I was reading about flaws with model selection techniques such as elimination based on significance and backwards selection via AIC (or similar) in the context of regression leading to inflated coefficients, narrow confidence intervals, and p-values that are lower than they should be.
In the health domain, the area in which I work, it's not uncommon to see such techniques used in journal articles. Whilst techniques such as train/test splitting and cross-validation can reduce this issue, these are also often not used since the primary goal is statistical inference and not prediction per se.
This led me to think about the following questions:
Because much research in the health domain uses such model selection techniques without correcting for them does this mean it's likely that many models in this domain are overfitted, and therefore the results of these articles are inflated?
Even though the primary goal is inference and not prediction, it still seems to be these regression models can be overfitted. Since these articles often do not train:test or cross-validate, is this a further source of overfitting that could be very widespread in this domain?
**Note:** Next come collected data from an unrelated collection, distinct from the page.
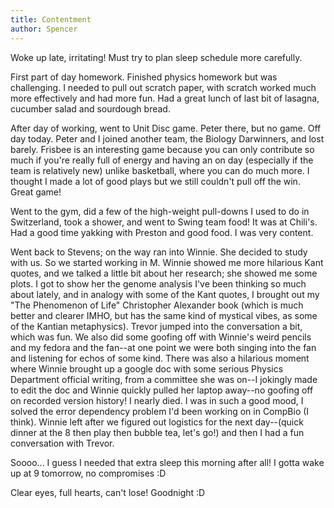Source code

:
 ```yaml
---
title: Contentment
author: Spencer
---
```


Woke up late, irritating! Must try to plan sleep schedule more carefully.

First part of day homework. Finished physics homework but was challenging. I needed to pull out scratch paper, with scratch worked much more effectively and had more fun. Had a great lunch of last bit of lasagna, cucumber salad and sourdough bread.

After day of working, went to Unit Disc game. Peter there, but no game. Off day today. Peter and I joined another team, the Biology Darwinners, and lost barely. Frisbee is an interesting game because you can only contribute so much if you're really full of energy and having an on day (especially if the team is relatively new) unlike basketball, where you can do much more. I thought I made a lot of good plays but we still couldn't pull off the win. Great game!

Went to the gym, did a few of the high-weight pull-downs I used to do in Switzerland, took a shower, and went to Swing team food! It was at Chili's. Had a good time yakking with Preston and good food. I was very content.

Went back to Stevens; on the way ran into Winnie. She decided to study with us. So we started working in M. Winnie showed me more hilarious Kant quotes, and we talked a little bit about her research; she showed me some plots. I got to show her the genome analysis I've been thinking so much about lately, and in analogy with some of the Kant quotes, I brought out my "The Phenomenon of Life" Christopher Alexander book (which is much better and clearer IMHO, but has the same kind of mystical vibes, as some of the Kantian metaphysics). Trevor jumped into the conversation a bit, which was fun. We also did some goofing off with Winnie's weird pencils and my fedora and the fan--at one point we were both singing into the fan and listening for echos of some kind. There was also a hilarious moment where Winnie brought up a google doc with some serious Physics Department official writing, from a committee she was on--I jokingly made to edit the doc and Winnie quickly pulled her laptop away--no goofing off on recorded version history! I nearly died. I was in such a good mood, I solved the error dependency problem I'd been working on in CompBio (I think). Winnie left after we figured out logistics for the next day--(quick dinner at the 8 then play then bubble tea, let's go!) and then I had a fun conversation with Trevor.

Soooo... I guess I needed that extra sleep this morning after all! I gotta wake up at 9 tomorrow, no compromises :D

Clear eyes, full hearts, can't lose! Goodnight :D
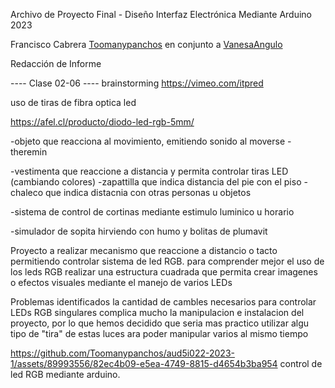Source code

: Archivo de Proyecto Final - Diseño Interfaz Electrónica Mediante Arduino        2023

Francisco Cabrera [Toomanypanchos](https://github.com/Toomanypanchos)
en conjunto a [VanesaAngulo](https://github.com/VanesaAngulo) 

Redacción de Informe

---- Clase 02-06 ----
brainstorming
https://vimeo.com/itpred

uso de tiras de fibra optica led

https://afel.cl/producto/diodo-led-rgb-5mm/

-objeto que reacciona al movimiento, emitiendo sonido al moverse
-theremin

-vestimenta que reaccione a distancia y permita controlar tiras LED (cambiando colores)
  -zapattilla que indica distancia del pie con el piso
  -chaleco que indica distacnia con otras personas u objetos

-sistema de control de cortinas mediante estimulo luminico u horario 

-simulador de sopita hirviendo con humo y bolitas de plumavit 

Proyecto a realizar 
mecanismo que reaccione a distancio o tacto permitiendo controlar sistema de led RGB.
para comprender mejor el uso de los leds RGB realizar una estructura cuadrada que permita crear imagenes o efectos visuales mediante el manejo de varios LEDs

Problemas identificados 
la cantidad de cambles necesarios para controlar LEDs RGB singulares complica mucho la manipulacion e instalacion del proyecto, por lo que hemos decidido que seria mas practico utilizar algu tipo de "tira" de estas luces ara poder manipular varios al mismo tiempo 


https://github.com/Toomanypanchos/aud5i022-2023-1/assets/89993556/82ec4b09-e5ea-4749-8815-d4654b3ba954
control de led RGB mediante arduino.

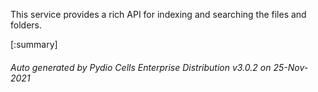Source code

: 






This service provides a rich API for indexing and searching the files and folders.

[:summary]

###### Auto generated by Pydio Cells Enterprise Distribution v3.0.2 on 25-Nov-2021
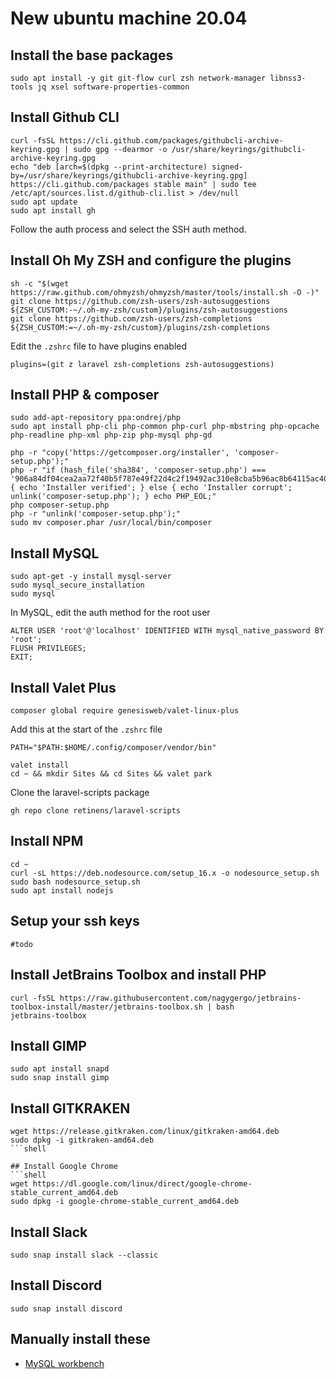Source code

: # New ubuntu machine 20.04

## Install the base packages

```shell
sudo apt install -y git git-flow curl zsh network-manager libnss3-tools jq xsel software-properties-common
```

## Install Github CLI

```shell
curl -fsSL https://cli.github.com/packages/githubcli-archive-keyring.gpg | sudo gpg --dearmor -o /usr/share/keyrings/githubcli-archive-keyring.gpg
echo "deb [arch=$(dpkg --print-architecture) signed-by=/usr/share/keyrings/githubcli-archive-keyring.gpg] https://cli.github.com/packages stable main" | sudo tee /etc/apt/sources.list.d/github-cli.list > /dev/null
sudo apt update
sudo apt install gh
```
Follow the auth process and select the SSH auth method.


## Install Oh My ZSH and configure the plugins

```shell
sh -c "$(wget https://raw.github.com/ohmyzsh/ohmyzsh/master/tools/install.sh -O -)"
git clone https://github.com/zsh-users/zsh-autosuggestions ${ZSH_CUSTOM:-~/.oh-my-zsh/custom}/plugins/zsh-autosuggestions
git clone https://github.com/zsh-users/zsh-completions ${ZSH_CUSTOM:=~/.oh-my-zsh/custom}/plugins/zsh-completions
```

Edit the `.zshrc` file to have plugins enabled
```
plugins=(git z laravel zsh-completions zsh-autosuggestions)
```

## Install PHP & composer

```shell
sudo add-apt-repository ppa:ondrej/php
sudo apt install php-cli php-common php-curl php-mbstring php-opcache php-readline php-xml php-zip php-mysql php-gd
```
```shell
php -r "copy('https://getcomposer.org/installer', 'composer-setup.php');"
php -r "if (hash_file('sha384', 'composer-setup.php') === '906a84df04cea2aa72f40b5f787e49f22d4c2f19492ac310e8cba5b96ac8b64115ac402c8cd292b8a03482574915d1a8') { echo 'Installer verified'; } else { echo 'Installer corrupt'; unlink('composer-setup.php'); } echo PHP_EOL;"
php composer-setup.php
php -r "unlink('composer-setup.php');"
sudo mv composer.phar /usr/local/bin/composer
```

## Install MySQL

```shell
sudo apt-get -y install mysql-server
sudo mysql_secure_installation
sudo mysql
```
In MySQL, edit the auth method for the root user
```mysql
ALTER USER 'root'@'localhost' IDENTIFIED WITH mysql_native_password BY 'root';
FLUSH PRIVILEGES;
EXIT;
```

## Install Valet Plus

```shell
composer global require genesisweb/valet-linux-plus
```

Add this at the start of the `.zshrc` file
```
PATH="$PATH:$HOME/.config/composer/vendor/bin"
```

```shell
valet install
cd ~ && mkdir Sites && cd Sites && valet park
```

Clone the laravel-scripts package
```shell
gh repo clone retinens/laravel-scripts
```

## Install NPM

```shell
cd ~
curl -sL https://deb.nodesource.com/setup_16.x -o nodesource_setup.sh
sudo bash nodesource_setup.sh
sudo apt install nodejs
```

## Setup your ssh keys
```shell
#todo
```

## Install JetBrains Toolbox and install PHP
```shell
curl -fsSL https://raw.githubusercontent.com/nagygergo/jetbrains-toolbox-install/master/jetbrains-toolbox.sh | bash
jetbrains-toolbox
```

## Install GIMP
```shell
sudo apt install snapd
sudo snap install gimp
```
## Install GITKRAKEN
```shell
wget https://release.gitkraken.com/linux/gitkraken-amd64.deb
sudo dpkg -i gitkraken-amd64.deb
```shell

## Install Google Chrome
```shell
wget https://dl.google.com/linux/direct/google-chrome-stable_current_amd64.deb
sudo dpkg -i google-chrome-stable_current_amd64.deb
```

## Install Slack
```shell
sudo snap install slack --classic
```

## Install Discord

```shell
sudo snap install discord
```

## Manually install these 

* [MySQL workbench](https://dev.mysql.com/downloads/workbench/)
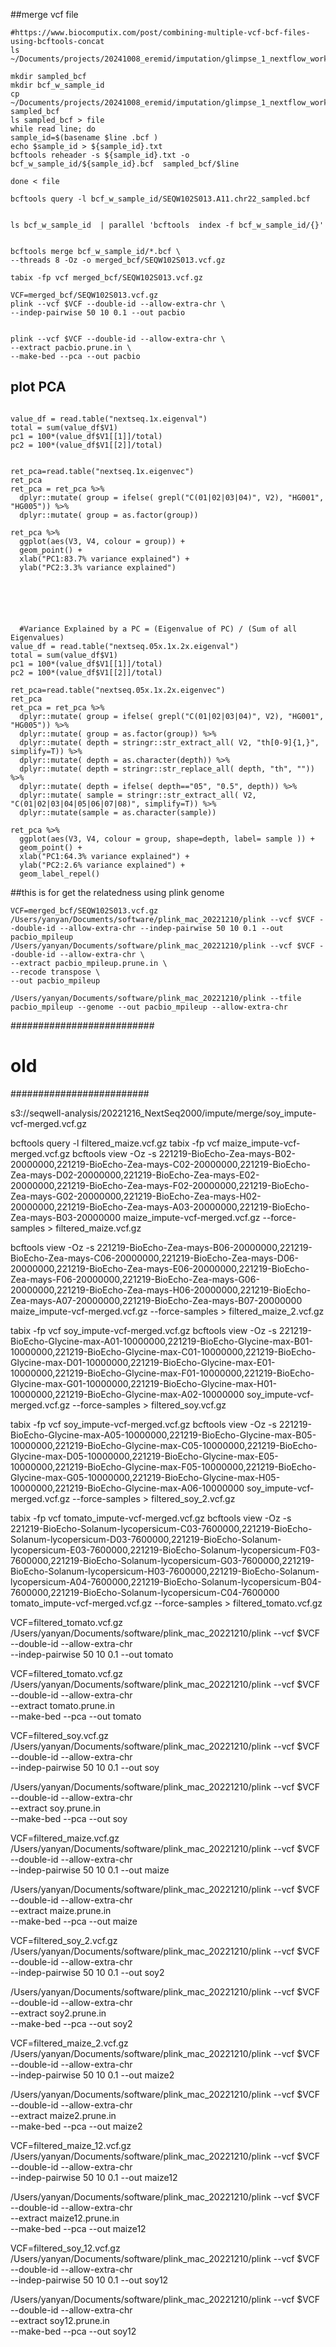 
##merge vcf file

```
#https://www.biocomputix.com/post/combining-multiple-vcf-bcf-files-using-bcftools-concat
ls ~/Documents/projects/20241008_eremid/imputation/glimpse_1_nextflow_working/glimpse_sample_out/*.bcf  

mkdir sampled_bcf 
mkdir bcf_w_sample_id
cp ~/Documents/projects/20241008_eremid/imputation/glimpse_1_nextflow_working/glimpse_sample_out/*.bcf sampled_bcf
ls sampled_bcf > file
while read line; do
sample_id=$(basename $line .bcf ) 
echo $sample_id > ${sample_id}.txt
bcftools reheader -s ${sample_id}.txt -o  bcf_w_sample_id/${sample_id}.bcf  sampled_bcf/$line

done < file

bcftools query -l bcf_w_sample_id/SEQW102S013.A11.chr22_sampled.bcf


ls bcf_w_sample_id  | parallel 'bcftools  index -f bcf_w_sample_id/{}'


bcftools merge bcf_w_sample_id/*.bcf \
--threads 8 -Oz -o merged_bcf/SEQW102S013.vcf.gz 

tabix -fp vcf merged_bcf/SEQW102S013.vcf.gz 
```



```
VCF=merged_bcf/SEQW102S013.vcf.gz
plink --vcf $VCF --double-id --allow-extra-chr \
--indep-pairwise 50 10 0.1 --out pacbio
```


```

plink --vcf $VCF --double-id --allow-extra-chr \
--extract pacbio.prune.in \
--make-bed --pca --out pacbio
```

## plot PCA
```

value_df = read.table("nextseq.1x.eigenval")
total = sum(value_df$V1)
pc1 = 100*(value_df$V1[[1]]/total)
pc2 = 100*(value_df$V1[[2]]/total)


ret_pca=read.table("nextseq.1x.eigenvec")
ret_pca
ret_pca = ret_pca %>% 
  dplyr::mutate( group = ifelse( grepl("C(01|02|03|04)", V2), "HG001", "HG005")) %>% 
  dplyr::mutate( group = as.factor(group))

ret_pca %>% 
  ggplot(aes(V3, V4, colour = group)) +
  geom_point() +
  xlab("PC1:83.7% variance explained") +
  ylab("PC2:3.3% variance explained")






  #Variance Explained by a PC = (Eigenvalue of PC) / (Sum of all Eigenvalues) 
value_df = read.table("nextseq.05x.1x.2x.eigenval")
total = sum(value_df$V1)
pc1 = 100*(value_df$V1[[1]]/total)
pc2 = 100*(value_df$V1[[2]]/total)

ret_pca=read.table("nextseq.05x.1x.2x.eigenvec")
ret_pca
ret_pca = ret_pca %>% 
  dplyr::mutate( group = ifelse( grepl("C(01|02|03|04)", V2), "HG001", "HG005")) %>% 
  dplyr::mutate( group = as.factor(group)) %>% 
  dplyr::mutate( depth = stringr::str_extract_all( V2, "th[0-9]{1,}", simplify=T)) %>% 
  dplyr::mutate( depth = as.character(depth)) %>% 
  dplyr::mutate( depth = stringr::str_replace_all( depth, "th", "")) %>% 
  dplyr::mutate( depth = ifelse( depth=="05", "0.5", depth)) %>% 
  dplyr::mutate( sample = stringr::str_extract_all( V2, "C(01|02|03|04|05|06|07|08)", simplify=T)) %>% 
  dplyr::mutate(sample = as.character(sample))

ret_pca %>% 
  ggplot(aes(V3, V4, colour = group, shape=depth, label= sample )) +
  geom_point() +
  xlab("PC1:64.3% variance explained") +
  ylab("PC2:2.6% variance explained") +
  geom_label_repel()

```


##this is for get the relatedness using plink genome

```
VCF=merged_bcf/SEQW102S013.vcf.gz
/Users/yanyan/Documents/software/plink_mac_20221210/plink --vcf $VCF --double-id --allow-extra-chr --indep-pairwise 50 10 0.1 --out pacbio_mpileup
/Users/yanyan/Documents/software/plink_mac_20221210/plink --vcf $VCF --double-id --allow-extra-chr \
--extract pacbio_mpileup.prune.in \
--recode transpose \
--out pacbio_mpileup 

/Users/yanyan/Documents/software/plink_mac_20221210/plink --tfile pacbio_mpileup --genome --out pacbio_mpileup --allow-extra-chr
```



























##########################
# old
#########################

s3://seqwell-analysis/20221216_NextSeq2000/impute/merge/soy_impute-vcf-merged.vcf.gz

bcftools query -l filtered_maize.vcf.gz
tabix -fp vcf maize_impute-vcf-merged.vcf.gz
bcftools view -Oz -s 221219-BioEcho-Zea-mays-B02-20000000,221219-BioEcho-Zea-mays-C02-20000000,221219-BioEcho-Zea-mays-D02-20000000,221219-BioEcho-Zea-mays-E02-20000000,221219-BioEcho-Zea-mays-F02-20000000,221219-BioEcho-Zea-mays-G02-20000000,221219-BioEcho-Zea-mays-H02-20000000,221219-BioEcho-Zea-mays-A03-20000000,221219-BioEcho-Zea-mays-B03-20000000 maize_impute-vcf-merged.vcf.gz --force-samples > filtered_maize.vcf.gz



bcftools view -Oz -s 221219-BioEcho-Zea-mays-B06-20000000,221219-BioEcho-Zea-mays-C06-20000000,221219-BioEcho-Zea-mays-D06-20000000,221219-BioEcho-Zea-mays-E06-20000000,221219-BioEcho-Zea-mays-F06-20000000,221219-BioEcho-Zea-mays-G06-20000000,221219-BioEcho-Zea-mays-H06-20000000,221219-BioEcho-Zea-mays-A07-20000000,221219-BioEcho-Zea-mays-B07-20000000 maize_impute-vcf-merged.vcf.gz --force-samples > filtered_maize_2.vcf.gz


tabix -fp vcf soy_impute-vcf-merged.vcf.gz
bcftools view -Oz -s 221219-BioEcho-Glycine-max-A01-10000000,221219-BioEcho-Glycine-max-B01-10000000,221219-BioEcho-Glycine-max-C01-10000000,221219-BioEcho-Glycine-max-D01-10000000,221219-BioEcho-Glycine-max-E01-10000000,221219-BioEcho-Glycine-max-F01-10000000,221219-BioEcho-Glycine-max-G01-10000000,221219-BioEcho-Glycine-max-H01-10000000,221219-BioEcho-Glycine-max-A02-10000000 soy_impute-vcf-merged.vcf.gz --force-samples > filtered_soy.vcf.gz



tabix -fp vcf soy_impute-vcf-merged.vcf.gz
bcftools view -Oz -s 221219-BioEcho-Glycine-max-A05-10000000,221219-BioEcho-Glycine-max-B05-10000000,221219-BioEcho-Glycine-max-C05-10000000,221219-BioEcho-Glycine-max-D05-10000000,221219-BioEcho-Glycine-max-E05-10000000,221219-BioEcho-Glycine-max-F05-10000000,221219-BioEcho-Glycine-max-G05-10000000,221219-BioEcho-Glycine-max-H05-10000000,221219-BioEcho-Glycine-max-A06-10000000 soy_impute-vcf-merged.vcf.gz --force-samples > filtered_soy_2.vcf.gz



tabix -fp vcf tomato_impute-vcf-merged.vcf.gz
bcftools view -Oz -s 221219-BioEcho-Solanum-lycopersicum-C03-7600000,221219-BioEcho-Solanum-lycopersicum-D03-7600000,221219-BioEcho-Solanum-lycopersicum-E03-7600000,221219-BioEcho-Solanum-lycopersicum-F03-7600000,221219-BioEcho-Solanum-lycopersicum-G03-7600000,221219-BioEcho-Solanum-lycopersicum-H03-7600000,221219-BioEcho-Solanum-lycopersicum-A04-7600000,221219-BioEcho-Solanum-lycopersicum-B04-7600000,221219-BioEcho-Solanum-lycopersicum-C04-7600000 tomato_impute-vcf-merged.vcf.gz --force-samples > filtered_tomato.vcf.gz


VCF=filtered_tomato.vcf.gz
/Users/yanyan/Documents/software/plink_mac_20221210/plink --vcf $VCF --double-id --allow-extra-chr \
--indep-pairwise 50 10 0.1 --out tomato

VCF=filtered_tomato.vcf.gz
/Users/yanyan/Documents/software/plink_mac_20221210/plink --vcf $VCF --double-id --allow-extra-chr \
--extract tomato.prune.in \
--make-bed --pca --out tomato







VCF=filtered_soy.vcf.gz
/Users/yanyan/Documents/software/plink_mac_20221210/plink --vcf $VCF --double-id --allow-extra-chr \
--indep-pairwise 50 10 0.1 --out soy

/Users/yanyan/Documents/software/plink_mac_20221210/plink --vcf $VCF --double-id --allow-extra-chr \
--extract soy.prune.in \
--make-bed --pca --out soy



VCF=filtered_maize.vcf.gz
/Users/yanyan/Documents/software/plink_mac_20221210/plink --vcf $VCF --double-id --allow-extra-chr \
--indep-pairwise 50 10 0.1 --out maize


/Users/yanyan/Documents/software/plink_mac_20221210/plink --vcf $VCF --double-id --allow-extra-chr \
--extract maize.prune.in \
--make-bed --pca --out maize 






VCF=filtered_soy_2.vcf.gz
/Users/yanyan/Documents/software/plink_mac_20221210/plink --vcf $VCF --double-id --allow-extra-chr \
--indep-pairwise 50 10 0.1 --out soy2

/Users/yanyan/Documents/software/plink_mac_20221210/plink --vcf $VCF --double-id --allow-extra-chr \
--extract soy2.prune.in \
--make-bed --pca --out soy2



VCF=filtered_maize_2.vcf.gz
/Users/yanyan/Documents/software/plink_mac_20221210/plink --vcf $VCF --double-id --allow-extra-chr \
--indep-pairwise 50 10 0.1 --out maize2


/Users/yanyan/Documents/software/plink_mac_20221210/plink --vcf $VCF --double-id --allow-extra-chr \
--extract maize2.prune.in \
--make-bed --pca --out maize2


VCF=filtered_maize_12.vcf.gz
/Users/yanyan/Documents/software/plink_mac_20221210/plink --vcf $VCF --double-id --allow-extra-chr \
--indep-pairwise 50 10 0.1 --out maize12


/Users/yanyan/Documents/software/plink_mac_20221210/plink --vcf $VCF --double-id --allow-extra-chr \
--extract maize12.prune.in \
--make-bed --pca --out maize12



VCF=filtered_soy_12.vcf.gz
/Users/yanyan/Documents/software/plink_mac_20221210/plink --vcf $VCF --double-id --allow-extra-chr \
--indep-pairwise 50 10 0.1 --out soy12


/Users/yanyan/Documents/software/plink_mac_20221210/plink --vcf $VCF --double-id --allow-extra-chr \
--extract soy12.prune.in \
--make-bed --pca --out soy12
Although machine learning is mostly concerned with prediction, could it not also be a valid option for describing relationships whilst also reducing this proposed overfitting that I hypothesise is occurring when researchers use such statistical methods? After all, if an algorithm can predict with decent performance on an unseen dataset then it clearly "understands" the relationship between the variables and the output (whilst some algorithms may be black-box, many have feature importance tools (RF, XGBoost) and xAI techniques can be considered to elucidate these relationships).
Since machine learning techniques are often better equipped when features are many, could an appropriate solution to model selection be deriving the most important features from machine learning algorithms that perform best and then using those for prediction. This seems like a better choice than model selection based on significance or backwards selection.
I am an expert in none of the fields related to this question so apologies for my ignorance.